Children’s is launching a comprehensive program that will balance prevention, early intervention and outpatient care.
“In dovetailing these services with those available in the community, the goal is to establish a full continuum of care to mitigate risk and support mind, brain, and behavioral development throughout childhood” Constantino said. “Through proper funding, staffing and facilities – and building on advances in telehealth – our goal is to achieve seamless integration with providers in the nation’s behavioral health ecosystem.”
The Children’s Healthcare of Atlanta Zalik Behavioral and Mental Health Center will serve as home base for the program. The new facilities will serve as a venue for active collaboration with community partners, research, teaching and family education.
According to the press release, the appraised value of the property is over $34 million. The Children’s Healthcare of Atlanta Zalik Behavioral and Mental Health Center will be entirely dedicated to pediatric behavioral and mental health.
The Zalik’s donation will help Children’s build a center that will innovate the way behavioral and mental health care is delivered in the state. The Zalik Center will serve as a central location for Children’s Healthcare of Atlanta’s and community partners to fulfill the hospital’s vision to deliver evidence-based care to kids throughout Georgia.

+ + + + +

> [WORK TASK 1]
Copy from the passage on the Zalik Center the part that opens with the words "Children’s is launching" and closes with "and family education.".
> [WORK TASK 2]
Using the passage on the Zalik Center, decide whether each statement agrees with it: (a) the appraised value of the property is more than $34 million; (b) the Zalik Center will treat both children and adults; (c) the new program will deal only with outpatient care. Answer yes or no for each and quote the words of the passage that decide it.

+ + + + +

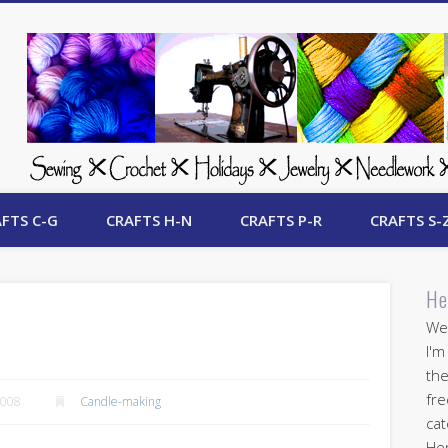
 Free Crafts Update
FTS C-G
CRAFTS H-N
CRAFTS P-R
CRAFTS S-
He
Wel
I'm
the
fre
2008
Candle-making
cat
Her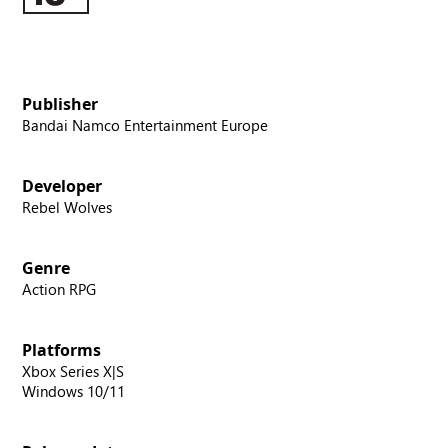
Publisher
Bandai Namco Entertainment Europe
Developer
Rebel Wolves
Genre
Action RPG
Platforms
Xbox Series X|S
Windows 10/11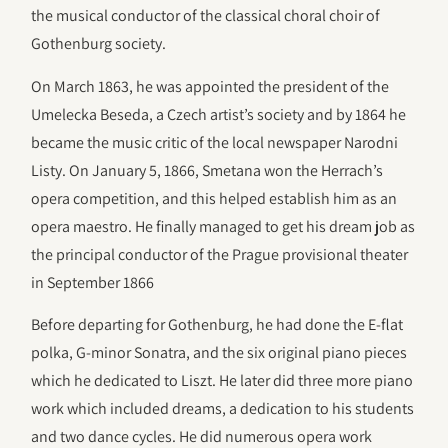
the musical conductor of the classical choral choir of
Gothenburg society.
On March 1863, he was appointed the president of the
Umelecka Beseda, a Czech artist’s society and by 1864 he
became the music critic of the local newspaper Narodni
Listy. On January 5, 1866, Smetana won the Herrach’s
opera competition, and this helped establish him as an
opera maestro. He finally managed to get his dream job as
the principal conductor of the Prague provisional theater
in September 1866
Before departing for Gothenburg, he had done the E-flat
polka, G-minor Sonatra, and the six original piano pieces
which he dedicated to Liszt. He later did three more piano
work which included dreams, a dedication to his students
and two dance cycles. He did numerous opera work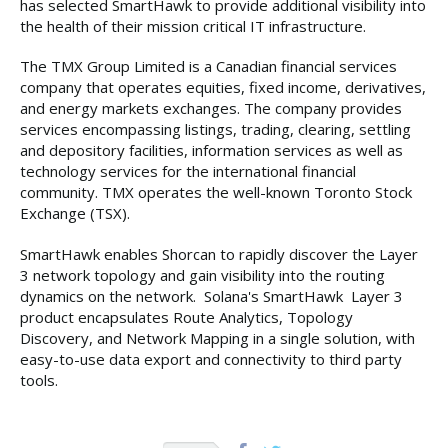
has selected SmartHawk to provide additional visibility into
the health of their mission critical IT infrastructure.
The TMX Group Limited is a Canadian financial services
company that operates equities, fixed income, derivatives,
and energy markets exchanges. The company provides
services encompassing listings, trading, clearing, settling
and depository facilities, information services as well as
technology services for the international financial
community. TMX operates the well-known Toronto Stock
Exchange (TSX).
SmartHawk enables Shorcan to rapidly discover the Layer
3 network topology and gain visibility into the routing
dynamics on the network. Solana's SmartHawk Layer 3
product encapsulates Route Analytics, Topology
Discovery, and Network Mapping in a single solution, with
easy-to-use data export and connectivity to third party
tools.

+ + + + +

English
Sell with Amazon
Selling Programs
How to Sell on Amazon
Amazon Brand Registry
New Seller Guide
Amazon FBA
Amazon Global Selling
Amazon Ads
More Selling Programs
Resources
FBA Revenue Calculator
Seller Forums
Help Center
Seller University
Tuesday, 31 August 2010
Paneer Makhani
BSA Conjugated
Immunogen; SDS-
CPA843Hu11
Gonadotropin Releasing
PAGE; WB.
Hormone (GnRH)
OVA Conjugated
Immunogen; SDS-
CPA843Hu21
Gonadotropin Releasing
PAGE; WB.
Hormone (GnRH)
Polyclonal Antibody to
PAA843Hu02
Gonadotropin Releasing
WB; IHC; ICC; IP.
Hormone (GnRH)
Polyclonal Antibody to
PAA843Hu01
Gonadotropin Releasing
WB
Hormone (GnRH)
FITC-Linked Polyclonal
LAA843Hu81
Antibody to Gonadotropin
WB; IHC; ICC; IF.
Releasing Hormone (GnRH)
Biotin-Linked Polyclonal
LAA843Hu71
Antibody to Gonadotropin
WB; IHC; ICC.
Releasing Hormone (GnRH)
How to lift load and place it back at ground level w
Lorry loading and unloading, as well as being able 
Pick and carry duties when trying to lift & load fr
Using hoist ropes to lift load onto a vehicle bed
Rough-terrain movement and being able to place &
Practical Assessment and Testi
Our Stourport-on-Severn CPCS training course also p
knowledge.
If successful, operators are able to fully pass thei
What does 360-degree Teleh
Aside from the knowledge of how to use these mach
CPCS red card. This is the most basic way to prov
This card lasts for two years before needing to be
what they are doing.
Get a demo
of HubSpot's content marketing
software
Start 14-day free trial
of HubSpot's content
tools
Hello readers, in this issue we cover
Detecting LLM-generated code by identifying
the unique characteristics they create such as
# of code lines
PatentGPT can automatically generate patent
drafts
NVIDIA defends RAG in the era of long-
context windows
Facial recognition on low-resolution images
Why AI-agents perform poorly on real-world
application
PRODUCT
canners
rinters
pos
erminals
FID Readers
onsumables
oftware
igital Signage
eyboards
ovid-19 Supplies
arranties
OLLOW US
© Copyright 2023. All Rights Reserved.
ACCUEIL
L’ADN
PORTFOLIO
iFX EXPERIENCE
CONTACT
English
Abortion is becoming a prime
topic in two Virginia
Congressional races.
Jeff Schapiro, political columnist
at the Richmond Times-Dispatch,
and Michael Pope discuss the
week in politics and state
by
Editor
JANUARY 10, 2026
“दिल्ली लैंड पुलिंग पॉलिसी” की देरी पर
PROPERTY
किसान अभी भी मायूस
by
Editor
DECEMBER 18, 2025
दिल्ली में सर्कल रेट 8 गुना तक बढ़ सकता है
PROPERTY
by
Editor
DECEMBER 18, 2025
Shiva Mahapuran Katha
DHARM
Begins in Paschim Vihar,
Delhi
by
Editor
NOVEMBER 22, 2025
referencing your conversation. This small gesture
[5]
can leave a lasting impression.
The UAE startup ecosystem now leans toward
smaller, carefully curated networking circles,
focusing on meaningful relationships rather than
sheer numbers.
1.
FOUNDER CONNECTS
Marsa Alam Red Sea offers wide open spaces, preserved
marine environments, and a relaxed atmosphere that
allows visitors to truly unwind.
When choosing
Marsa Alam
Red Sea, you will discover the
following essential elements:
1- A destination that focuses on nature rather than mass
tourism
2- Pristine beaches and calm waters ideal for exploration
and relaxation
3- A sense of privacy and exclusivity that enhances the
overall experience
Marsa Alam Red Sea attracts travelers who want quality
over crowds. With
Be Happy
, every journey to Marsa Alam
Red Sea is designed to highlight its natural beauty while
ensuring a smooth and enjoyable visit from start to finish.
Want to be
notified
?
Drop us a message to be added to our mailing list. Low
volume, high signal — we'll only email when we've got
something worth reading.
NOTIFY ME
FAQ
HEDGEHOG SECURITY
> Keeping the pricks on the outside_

+ + + + +

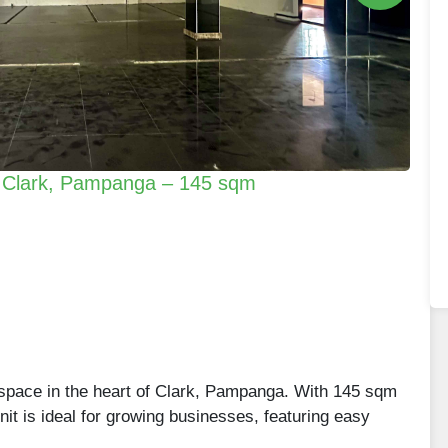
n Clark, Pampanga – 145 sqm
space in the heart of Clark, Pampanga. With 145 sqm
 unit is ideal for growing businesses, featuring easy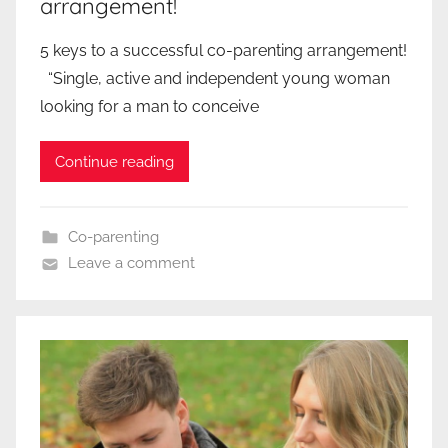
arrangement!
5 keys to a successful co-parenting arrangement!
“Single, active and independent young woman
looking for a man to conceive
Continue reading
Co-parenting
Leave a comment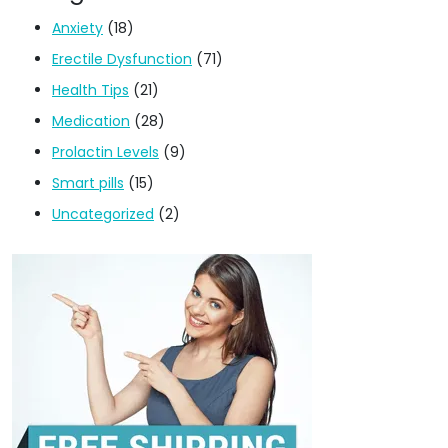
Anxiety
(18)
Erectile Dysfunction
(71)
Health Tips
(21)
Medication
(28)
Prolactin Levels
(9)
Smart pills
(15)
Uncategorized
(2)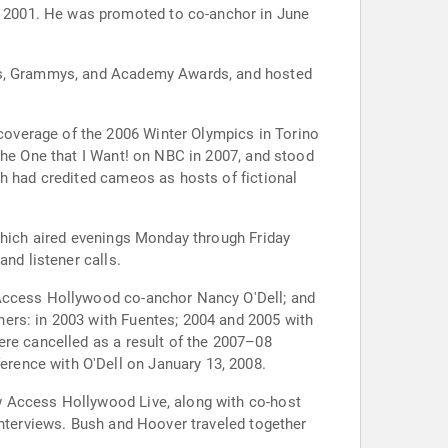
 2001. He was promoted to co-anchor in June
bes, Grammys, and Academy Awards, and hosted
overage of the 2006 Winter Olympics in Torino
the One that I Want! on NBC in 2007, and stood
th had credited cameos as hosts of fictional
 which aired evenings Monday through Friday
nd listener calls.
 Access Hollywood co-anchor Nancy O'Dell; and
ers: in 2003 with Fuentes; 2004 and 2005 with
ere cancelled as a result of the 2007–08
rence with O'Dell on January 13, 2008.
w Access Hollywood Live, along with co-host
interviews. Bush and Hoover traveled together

+ + + + +

> [OUTPUT 1]
Children’s is launching a comprehensive program that will balance prevention, early intervention and outpatient care.
“In dovetailing these services with those available in the community, the goal is to establish a full continuum of care to mitigate risk and support mind, brain, and behavioral development throughout childhood” Constantino said. “Through proper funding, staffing and facilities – and building on advances in telehealth – our goal is to achieve seamless integration with providers in the nation’s behavioral health ecosystem.”
The Children’s Healthcare of Atlanta Zalik Behavioral and Mental Health Center will serve as home base for the program. The new facilities will serve as a venue for active collaboration with community partners, research, teaching and family education.

> [OUTPUT 2]
(a) Yes: "the appraised value of the property is over $34 million"
(b) No: "will be entirely dedicated to pediatric behavioral and mental health"
(c) No: "balance prevention, early intervention and outpatient care"